In Schmidts eigenen Worten, die Martin Wagener zitiert, lautet die Aussage: „Die Deutschen müssen lernen, daß die eigenen Beiträge im Guten wie im Schlechten zu unserer Geschichte dazugehören. […] Die Deutschen schwelgen derzeit in der Hervorhebung der negativen Seiten der deutschen Geschichte. Die dürfen auch nicht vergessen werden, aber die deutsche Geschichte besteht nicht nur aus einem Verbrecheralbum. Das ist der Irrtum einiger Wichtigtuer.“
Tendenz, die deutsche Geschichte zu verdammen
Über das mit Abstand größte Verbrechen der Nationalsozialisten sagt Schmidt folgendes: „Das ist ganz sicher so, daß der Holocaust an den Juden Europas noch Jahrtausende im Bewußtsein der Menschen aufgehoben sein wird. Aber gleichwohl wäre es zerstörerisch, den Holocaust und den von Hitler inszenierten Zweiten Weltkrieg zum allerheiligen moralischen Maßstab der Deutschen zu machen.“ In Klammern möchte ich hinzufügen, daß ich persönlich dem zustimme. Denn nur auf dieser Grundlage konnte ich in Deutschland leben, geschweige denn deutsche Freunde finden.

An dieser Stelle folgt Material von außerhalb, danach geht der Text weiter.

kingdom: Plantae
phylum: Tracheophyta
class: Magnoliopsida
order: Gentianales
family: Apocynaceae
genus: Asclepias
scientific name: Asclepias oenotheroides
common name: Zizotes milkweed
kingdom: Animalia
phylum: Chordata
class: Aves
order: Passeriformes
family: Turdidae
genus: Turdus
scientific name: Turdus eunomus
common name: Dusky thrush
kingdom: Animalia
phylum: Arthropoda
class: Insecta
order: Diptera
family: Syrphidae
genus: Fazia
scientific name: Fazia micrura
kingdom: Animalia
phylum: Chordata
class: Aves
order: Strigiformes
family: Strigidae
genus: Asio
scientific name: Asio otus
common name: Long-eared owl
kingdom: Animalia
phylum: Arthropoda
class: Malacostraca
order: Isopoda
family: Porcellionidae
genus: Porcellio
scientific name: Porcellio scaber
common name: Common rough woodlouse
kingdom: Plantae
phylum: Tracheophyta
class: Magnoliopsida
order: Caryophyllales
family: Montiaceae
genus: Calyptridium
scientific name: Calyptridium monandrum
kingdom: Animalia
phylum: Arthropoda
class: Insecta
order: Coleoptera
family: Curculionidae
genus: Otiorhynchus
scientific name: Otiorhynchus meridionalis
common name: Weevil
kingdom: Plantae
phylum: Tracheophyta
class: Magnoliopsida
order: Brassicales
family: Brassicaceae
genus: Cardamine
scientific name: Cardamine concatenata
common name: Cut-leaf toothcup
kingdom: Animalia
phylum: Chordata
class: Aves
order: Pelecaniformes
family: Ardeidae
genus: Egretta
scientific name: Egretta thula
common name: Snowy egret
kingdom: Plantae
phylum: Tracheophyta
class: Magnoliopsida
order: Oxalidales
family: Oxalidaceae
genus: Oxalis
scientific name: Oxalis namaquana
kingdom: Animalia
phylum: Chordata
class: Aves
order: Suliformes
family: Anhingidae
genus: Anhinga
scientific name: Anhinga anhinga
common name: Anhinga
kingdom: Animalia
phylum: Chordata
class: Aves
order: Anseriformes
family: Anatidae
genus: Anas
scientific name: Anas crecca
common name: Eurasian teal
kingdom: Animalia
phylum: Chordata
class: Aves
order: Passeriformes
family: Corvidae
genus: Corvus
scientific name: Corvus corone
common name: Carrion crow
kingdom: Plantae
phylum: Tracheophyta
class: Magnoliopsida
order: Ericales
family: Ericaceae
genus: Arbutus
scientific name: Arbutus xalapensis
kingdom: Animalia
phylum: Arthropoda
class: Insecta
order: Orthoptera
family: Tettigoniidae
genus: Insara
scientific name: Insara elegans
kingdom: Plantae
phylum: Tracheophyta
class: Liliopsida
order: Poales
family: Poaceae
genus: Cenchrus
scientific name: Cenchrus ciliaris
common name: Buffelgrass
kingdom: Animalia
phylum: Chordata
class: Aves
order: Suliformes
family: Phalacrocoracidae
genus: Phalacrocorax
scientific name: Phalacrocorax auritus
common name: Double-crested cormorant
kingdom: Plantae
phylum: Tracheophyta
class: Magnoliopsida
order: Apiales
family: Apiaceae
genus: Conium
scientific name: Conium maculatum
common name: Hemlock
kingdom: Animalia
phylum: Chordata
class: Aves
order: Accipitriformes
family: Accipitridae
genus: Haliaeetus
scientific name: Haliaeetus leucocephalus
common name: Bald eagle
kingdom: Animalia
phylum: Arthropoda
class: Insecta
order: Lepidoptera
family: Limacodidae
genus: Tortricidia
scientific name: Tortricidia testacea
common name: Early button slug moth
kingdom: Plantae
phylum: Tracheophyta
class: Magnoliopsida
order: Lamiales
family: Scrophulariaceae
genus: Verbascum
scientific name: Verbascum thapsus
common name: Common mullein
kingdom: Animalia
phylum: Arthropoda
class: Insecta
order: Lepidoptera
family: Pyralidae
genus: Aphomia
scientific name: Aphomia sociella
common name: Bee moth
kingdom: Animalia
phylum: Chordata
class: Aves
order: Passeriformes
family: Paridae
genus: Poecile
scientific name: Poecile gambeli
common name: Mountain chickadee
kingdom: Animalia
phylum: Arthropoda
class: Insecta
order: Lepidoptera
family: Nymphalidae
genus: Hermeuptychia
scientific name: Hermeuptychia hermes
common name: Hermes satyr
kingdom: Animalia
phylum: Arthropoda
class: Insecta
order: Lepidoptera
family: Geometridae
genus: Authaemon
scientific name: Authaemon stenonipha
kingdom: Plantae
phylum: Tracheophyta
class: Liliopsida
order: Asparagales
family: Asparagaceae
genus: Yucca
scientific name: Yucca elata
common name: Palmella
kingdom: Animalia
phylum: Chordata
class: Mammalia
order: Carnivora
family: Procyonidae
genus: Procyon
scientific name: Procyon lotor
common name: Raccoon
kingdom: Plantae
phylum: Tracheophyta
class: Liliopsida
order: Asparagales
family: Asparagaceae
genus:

Heute ist diese Tendenz, die deutsche Geschichte zu verdammen, so weit fortgeschritten, daß man in Deutschland, wenn nicht sogar im Ausland (wo Mercedes, Audi und BMW immer noch hoch angesehen sind), alles als deutsch bezeichnet, was man als deutsch bezeichnen kann. Auch die Aufnahme eines Stroms von Migranten, deren Vorstellungen über das Verhältnis zwischen Mensch und Gott, Männern und Frauen, Eltern und Kindern, Gut und Böse, Pflicht und Recht, Regierung und Volk sich so sehr von den in Deutschland vorherrschenden unterscheiden, daß letztere bedroht sind, zu zerfallen.
Dennoch, mit den Worten keiner Geringeren als Angela Merkel, die Professor Wagener ebenfalls zitiert, „wollen wir ein Integrationsland werden. […] Deshalb darf es keine Frage der Herkunft sein, sondern es muß für jeden klar sein: Jeder, der sich mit seinem jeweiligen kulturellen Hintergrund, mit seinen Interessen, Kenntnissen, Erfahrungen in Wirtschaft, Gesellschaft und Politik in unserem Land einbringt, ist ein Gewinn für unser Land“. Ungeachtet dessen, daß, wie Martin Wagener sagt, das Endergebnis des Prozesses nur die allmähliche, manchmal auch nicht so allmähliche, Herabstufung all dessen sein kann, was das deutsche Volk in den vergangenen Jahrhunderten hervorgebracht und geschätzt hat.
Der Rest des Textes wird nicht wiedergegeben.